Quand elle y pénétra, Laurence dormait. Le petit, amené par Régulus, et que mademoiselle de Frémilly avait voulu faire coucher près d'elle dans un berceau, n'était pas réveillé non plus.
La baronne allait se retirer sur la pointe des pieds, comme elle était venue, quand un mot de Laurence l'arrêta:
—C'est toi, grand'mère?
Madame de Frémilly rentra dans sa chambre.
—Je t'ai réveillée?
—Non, grand'mère. Je n'ai rien entendu; mais, en ouvrant les yeux, je t'ai aperçue qui t'éloignais.
—Tu as bien dormi, ma chérie?
—Je suis brisée, dit Laurence, qui détendit avec effort ses beaux bras nus.
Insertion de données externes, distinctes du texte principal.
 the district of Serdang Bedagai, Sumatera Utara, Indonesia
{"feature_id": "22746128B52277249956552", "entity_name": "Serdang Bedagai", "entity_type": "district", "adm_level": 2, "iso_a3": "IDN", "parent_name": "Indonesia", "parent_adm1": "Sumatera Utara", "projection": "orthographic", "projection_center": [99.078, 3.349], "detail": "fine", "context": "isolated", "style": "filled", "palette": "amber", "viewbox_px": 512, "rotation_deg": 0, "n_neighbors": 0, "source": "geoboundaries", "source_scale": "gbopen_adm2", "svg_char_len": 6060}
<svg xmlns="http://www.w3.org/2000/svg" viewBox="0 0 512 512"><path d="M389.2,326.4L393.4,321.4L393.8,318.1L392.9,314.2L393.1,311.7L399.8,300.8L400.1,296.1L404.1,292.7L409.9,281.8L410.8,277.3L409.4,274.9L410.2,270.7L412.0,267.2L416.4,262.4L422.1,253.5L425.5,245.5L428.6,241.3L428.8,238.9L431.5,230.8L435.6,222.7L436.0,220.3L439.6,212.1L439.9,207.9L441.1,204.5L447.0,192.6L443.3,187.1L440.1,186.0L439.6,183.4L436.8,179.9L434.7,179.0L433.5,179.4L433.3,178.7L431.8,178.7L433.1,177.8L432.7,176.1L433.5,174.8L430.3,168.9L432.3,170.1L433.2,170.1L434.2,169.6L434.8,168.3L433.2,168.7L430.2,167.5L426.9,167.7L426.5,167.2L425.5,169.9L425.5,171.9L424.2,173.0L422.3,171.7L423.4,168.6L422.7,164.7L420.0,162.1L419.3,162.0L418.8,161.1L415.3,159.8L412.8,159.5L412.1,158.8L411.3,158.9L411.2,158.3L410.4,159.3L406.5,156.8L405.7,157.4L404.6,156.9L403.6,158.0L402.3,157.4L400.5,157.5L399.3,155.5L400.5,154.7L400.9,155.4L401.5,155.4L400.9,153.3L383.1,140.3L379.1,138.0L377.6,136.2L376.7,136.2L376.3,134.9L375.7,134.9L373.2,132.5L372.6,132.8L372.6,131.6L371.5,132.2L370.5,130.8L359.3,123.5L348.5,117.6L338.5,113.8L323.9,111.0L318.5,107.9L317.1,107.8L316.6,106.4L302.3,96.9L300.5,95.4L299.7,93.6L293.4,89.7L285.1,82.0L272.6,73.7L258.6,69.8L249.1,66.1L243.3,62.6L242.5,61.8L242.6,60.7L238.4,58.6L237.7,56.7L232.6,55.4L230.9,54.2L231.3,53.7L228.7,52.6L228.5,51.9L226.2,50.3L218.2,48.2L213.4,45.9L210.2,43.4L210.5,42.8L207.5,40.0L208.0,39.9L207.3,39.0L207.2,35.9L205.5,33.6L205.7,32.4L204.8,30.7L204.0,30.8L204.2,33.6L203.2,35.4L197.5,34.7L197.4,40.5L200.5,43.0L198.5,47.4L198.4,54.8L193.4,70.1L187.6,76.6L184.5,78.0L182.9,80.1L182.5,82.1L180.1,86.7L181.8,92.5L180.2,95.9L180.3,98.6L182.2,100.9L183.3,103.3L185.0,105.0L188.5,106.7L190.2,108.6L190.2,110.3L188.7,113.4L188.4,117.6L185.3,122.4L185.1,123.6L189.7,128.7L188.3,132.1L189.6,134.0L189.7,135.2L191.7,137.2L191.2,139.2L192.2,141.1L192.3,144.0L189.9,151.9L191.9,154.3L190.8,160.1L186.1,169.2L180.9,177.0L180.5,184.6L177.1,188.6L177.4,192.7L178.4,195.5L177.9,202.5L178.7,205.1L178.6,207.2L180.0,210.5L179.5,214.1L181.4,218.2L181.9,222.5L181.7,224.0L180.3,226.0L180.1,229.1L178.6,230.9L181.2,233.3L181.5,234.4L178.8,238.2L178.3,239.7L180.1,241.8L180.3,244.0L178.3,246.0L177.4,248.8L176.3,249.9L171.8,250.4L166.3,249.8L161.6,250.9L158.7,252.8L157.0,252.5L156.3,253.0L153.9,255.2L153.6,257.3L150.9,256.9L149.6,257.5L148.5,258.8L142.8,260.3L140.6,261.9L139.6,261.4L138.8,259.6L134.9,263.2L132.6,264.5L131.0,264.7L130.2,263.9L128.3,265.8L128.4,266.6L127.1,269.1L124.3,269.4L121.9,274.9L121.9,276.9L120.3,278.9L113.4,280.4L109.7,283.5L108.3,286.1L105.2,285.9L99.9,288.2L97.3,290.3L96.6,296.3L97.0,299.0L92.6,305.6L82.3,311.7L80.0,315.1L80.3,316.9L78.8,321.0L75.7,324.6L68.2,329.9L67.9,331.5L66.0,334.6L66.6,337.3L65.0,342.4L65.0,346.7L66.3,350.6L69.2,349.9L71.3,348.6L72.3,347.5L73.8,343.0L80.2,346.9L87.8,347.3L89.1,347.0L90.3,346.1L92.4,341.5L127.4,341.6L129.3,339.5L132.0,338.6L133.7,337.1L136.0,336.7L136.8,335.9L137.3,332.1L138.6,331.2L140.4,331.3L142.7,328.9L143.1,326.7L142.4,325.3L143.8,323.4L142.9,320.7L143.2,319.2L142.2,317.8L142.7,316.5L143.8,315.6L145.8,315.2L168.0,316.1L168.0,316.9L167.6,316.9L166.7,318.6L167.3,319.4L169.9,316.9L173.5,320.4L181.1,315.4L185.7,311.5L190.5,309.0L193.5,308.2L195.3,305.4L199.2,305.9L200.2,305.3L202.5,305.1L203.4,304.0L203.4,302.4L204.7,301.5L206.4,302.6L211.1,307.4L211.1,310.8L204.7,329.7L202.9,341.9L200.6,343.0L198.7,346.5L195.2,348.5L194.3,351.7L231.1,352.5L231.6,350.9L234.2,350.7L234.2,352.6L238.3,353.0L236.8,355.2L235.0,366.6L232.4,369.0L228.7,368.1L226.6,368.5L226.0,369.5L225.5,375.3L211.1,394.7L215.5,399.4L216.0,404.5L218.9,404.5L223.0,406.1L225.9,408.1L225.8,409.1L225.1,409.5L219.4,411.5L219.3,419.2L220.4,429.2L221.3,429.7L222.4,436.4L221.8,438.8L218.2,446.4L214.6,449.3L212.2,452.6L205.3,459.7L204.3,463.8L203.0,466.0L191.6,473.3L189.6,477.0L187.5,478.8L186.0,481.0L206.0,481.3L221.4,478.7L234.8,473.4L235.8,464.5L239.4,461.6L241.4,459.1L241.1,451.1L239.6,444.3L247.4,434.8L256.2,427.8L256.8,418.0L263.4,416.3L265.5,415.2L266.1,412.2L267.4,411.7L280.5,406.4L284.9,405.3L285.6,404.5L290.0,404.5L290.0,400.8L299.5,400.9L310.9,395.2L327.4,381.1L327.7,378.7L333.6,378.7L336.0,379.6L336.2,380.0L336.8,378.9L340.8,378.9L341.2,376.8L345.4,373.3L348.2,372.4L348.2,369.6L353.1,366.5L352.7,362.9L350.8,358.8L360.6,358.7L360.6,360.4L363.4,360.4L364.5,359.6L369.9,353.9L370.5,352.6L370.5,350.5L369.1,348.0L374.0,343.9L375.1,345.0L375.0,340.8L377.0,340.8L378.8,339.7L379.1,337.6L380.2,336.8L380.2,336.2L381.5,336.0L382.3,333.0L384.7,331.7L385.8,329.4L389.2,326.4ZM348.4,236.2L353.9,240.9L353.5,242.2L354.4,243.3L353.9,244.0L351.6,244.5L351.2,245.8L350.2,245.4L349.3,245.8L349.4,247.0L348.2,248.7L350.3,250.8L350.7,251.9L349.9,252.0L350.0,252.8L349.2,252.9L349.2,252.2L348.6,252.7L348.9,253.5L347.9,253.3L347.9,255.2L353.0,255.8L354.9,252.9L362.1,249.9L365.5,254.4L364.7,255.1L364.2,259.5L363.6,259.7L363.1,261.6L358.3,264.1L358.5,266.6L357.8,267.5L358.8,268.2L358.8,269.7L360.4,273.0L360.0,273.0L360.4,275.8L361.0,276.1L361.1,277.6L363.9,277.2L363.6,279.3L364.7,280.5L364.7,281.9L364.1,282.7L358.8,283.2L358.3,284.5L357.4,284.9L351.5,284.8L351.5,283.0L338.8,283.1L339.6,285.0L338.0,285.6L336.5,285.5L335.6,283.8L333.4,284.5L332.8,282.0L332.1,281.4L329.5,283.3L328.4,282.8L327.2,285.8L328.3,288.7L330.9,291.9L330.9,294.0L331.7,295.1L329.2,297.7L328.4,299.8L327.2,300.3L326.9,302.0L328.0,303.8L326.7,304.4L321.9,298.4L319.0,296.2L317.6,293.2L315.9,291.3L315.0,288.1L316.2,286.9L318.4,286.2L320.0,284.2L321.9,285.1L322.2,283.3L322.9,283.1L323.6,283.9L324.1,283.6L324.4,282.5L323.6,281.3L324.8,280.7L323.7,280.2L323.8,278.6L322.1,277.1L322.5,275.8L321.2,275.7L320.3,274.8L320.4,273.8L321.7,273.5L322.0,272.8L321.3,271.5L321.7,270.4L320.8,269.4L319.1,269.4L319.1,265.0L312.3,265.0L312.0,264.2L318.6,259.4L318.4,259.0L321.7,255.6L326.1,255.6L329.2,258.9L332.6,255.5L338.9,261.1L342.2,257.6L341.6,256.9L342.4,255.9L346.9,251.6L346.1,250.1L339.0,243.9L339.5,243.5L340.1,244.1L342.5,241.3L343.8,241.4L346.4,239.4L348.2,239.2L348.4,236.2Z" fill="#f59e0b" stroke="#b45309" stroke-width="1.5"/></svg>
J'ai fait un rêve horrible.
—Un rêve?
—Je me promenais au pied du château, devant la pièce d'eau, quand j'ai vu se dresser tout à coup sur ses bords un beau lys, qui poussait à vue d'oeil devant moi, et qui devint bientôt si grand qu'il atteignit mon front. Il était d'une blancheur si éblouissante que j'avais peine à le regarder.
—Mais il n'est pas si horrible, ton rêve, fit la baronne en souriant.
—Attends, grand'mère, fit la jeune fille. Tout à coup, reprit-elle, je vis la tige du lis grossir, devenir semblable à un corps de femme et prendre la couleur de la chair.
En même temps, la fleur se métamorphosait aussi, avait pris un visage humain: je vis que le visage me ressemblait.
Le lys, c'était moi.
—Je t'ai souvent, en effet, dit la baronne, comparée à un beau lys.
—C'est pour cela, en effet, fit Laurence, que j'ai fait ce rêve. Une odeur suave s'en dégageait et embaumait l'air autour de lui.
—Tout à coup, un homme se montra.
Cet homme avait le visage, les grands cheveux de l'homme que nous avons vu hier et qui nous a amené l'enfant de Jacques.
Ici Laurence s'interrompit pour demander:
—Il n'est pas réveillé, le cher petit?
—Non, répondit la baronne, il dort toujours.
Elle ajouta:
—Mais continue, ma chérie.
—Cet homme, reprit Laurence, s'approcha du lys avec des airs effrayants, et voulut le saisir, sans doute pour le cueillir.
Alors le lys devint tout noir, mais d'un noir affreux. Et c'était toujours moi. Et j'étais monstrueuse, et je faisais peur.
Mes yeux n'étaient plus que deux grands trous obscurs.
Mon visage grimaçait comme la tête d'un squelette.
Puis le lys, ce lys qui était moi, s'affaissa sur le sol, comme s'il tombait en pourriture. Et bientôt il n'y eut plus, à la place où il se dressait, superbe et pur, qu'un amas visqueux et noir, d'où se dégageait une odeur infecte, une odeur que je sens encore, ajouta la jeune fille en frissonnant d'horreur, et qui me pénètre toute.
—Il ne faut pas croire aux rêves, dit madame de Frémilly pour chasser les idées pénibles de sa petite-fille; mais elle était elle-même plus impressionnée qu'elle ne voulait le laisser paraître, et elle n'osa pas parler à Laurence du départ brusque de leur hôte, qu'elle trouvait pour le moins singulier.